AIDAN BENNETT: What is the one thing you love most about being a Dad?
RICHARD MCLEAN: Watching Amelia every day and trying to imagine what she will be like as an adult. That and the sense of belonging that comes with family.
AB: At what age did you become a Dad?
RM: I was 43. I guess I was a bit of a late starter.
AB: Are you a natural when it comes to fatherhood, did you learn your parenting from others or are you making it up as you go along?
RM: That is a great question. I think the answer is all three. My own father spent time with me, teaching me the things he knew how to do, like hunting, fishing and the practical side of country life. I was trying to learn as fast as I could when Amelia arrived. I wasn’t good at reading the books but I did watch what others were doing and listened to their stories. I do make it up on the spot sometimes too – that’s usually when things go a little pear shaped.
AB: What’s your favourite thing to do with Amelia?
RM: That’s a hard one, there are plenty. In summer, mountain biking or walking to Takapuna beach for an ice cream. Working together on crafts is fun too. I will really miss tucking her in and kissing her goodnight when she grows out of it.
AB: Anything you are striving to do better as a Dad?
RM: A lot of things. Adjusting from the things that were normal during my childhood to the things that are normal now – digital life for example. Also trying to see ahead and understand how best to equip Amelia for her own life. Of course, I have those moments when I think I sound just like my own father and have to pause and make sure I am responding to Amelia in the best way for the situation.
AB: What do you think Amelia loves about her Dad?
RM: Making time and doing stuff with her – like crafts. Helping her find pretty much anything she looks for from socks to ipod. Those and accompanying her to the dairy or shops with my wallet.
AB: What do you think Amelia would say her Dad could do better?
RM: I asked her and she said buy more glue so I can make more slime(!), but I know she has commented that I am out a lot in the evenings with work related events and thus miss tucking her in at night.
AB: Expecting a special gift for Fathers Day?
RM: Yes I think so. I always get a nice card and usually a present to go with it. I ask for a boat each year, but still waiting for that one.
AB: Do you do something special on Fathers Day?

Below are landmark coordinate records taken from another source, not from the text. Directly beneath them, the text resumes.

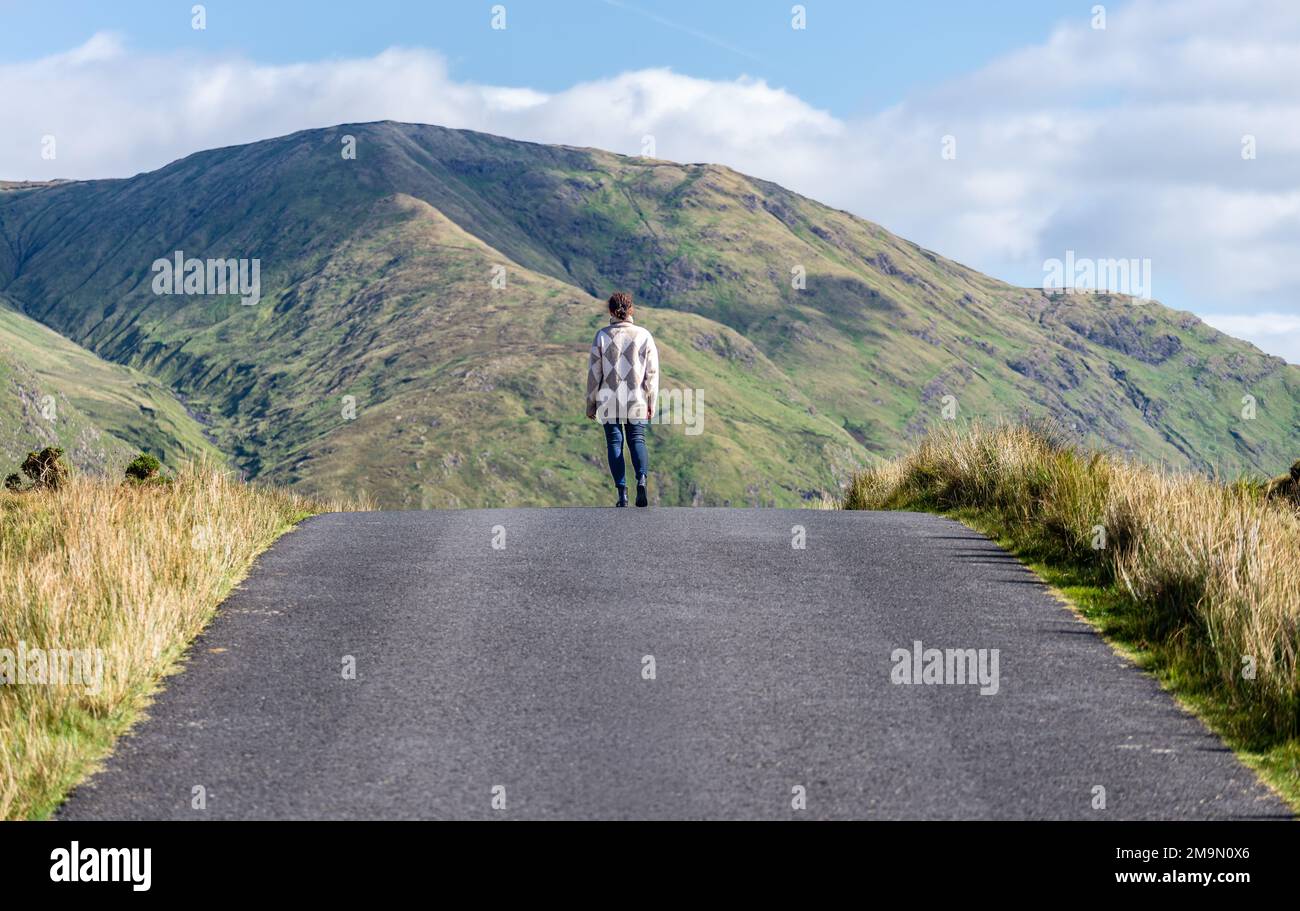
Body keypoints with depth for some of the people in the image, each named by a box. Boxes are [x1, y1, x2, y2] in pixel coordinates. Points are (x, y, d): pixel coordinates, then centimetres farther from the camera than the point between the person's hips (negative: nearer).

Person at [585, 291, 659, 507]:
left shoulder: (602, 336, -6)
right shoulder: (643, 336, -5)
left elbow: (594, 372, -3)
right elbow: (652, 373, -3)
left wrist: (591, 403, 6)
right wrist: (652, 403, 4)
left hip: (609, 400, -1)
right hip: (637, 400, 1)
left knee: (614, 443, 8)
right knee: (637, 440, 11)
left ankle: (622, 492, 1)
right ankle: (641, 480, -14)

RM: I always get the card and present in the morning, sometimes with breakfast in bed. Depending on how busy we are we will usually do something during the day. Sunday is usually roast day, which is my favourite meal of the week.
AB: After 10 years of parenting any advice to fathers who’ve just become a father to a young daughter?
RM: Another great question. If you are finding it hard, it might just be you adjusting to the fact that life is not just about you any more. Recognise that things have really changed and that there is now a new leg of your journey to embark on – different maybe, challenging for sure – but just as exciting and rewarding as any other achievement you have behind you. That and make the most of the early years because they fly by.
AB: Any other parenting advice in general?
RM: I doubt I am qualified. Perhaps a few things; Don’t try to be a perfect parent and be driven by peer pressure and ‘how to’ blogs. By all means study up, but trust your instincts and focus on being the parent your child needs at that point in time; Try not to shout at them too much, you’ll only end up feeling bad afterwards; Don’t worry too much about trying to keep the back of the car clean, there will always be dried sultanas under the seat and unidentifiable things smeared on the upholstery no matter what you do; If you need to ‘pop out somewhere’ allow at least an extra 20 minutes to get out the door, this could run to an hour; If your little girl has just arrived, don’t redecorate or buy anything nice for the house.
Happy Father’s Day Richard from the team at Channel Mag!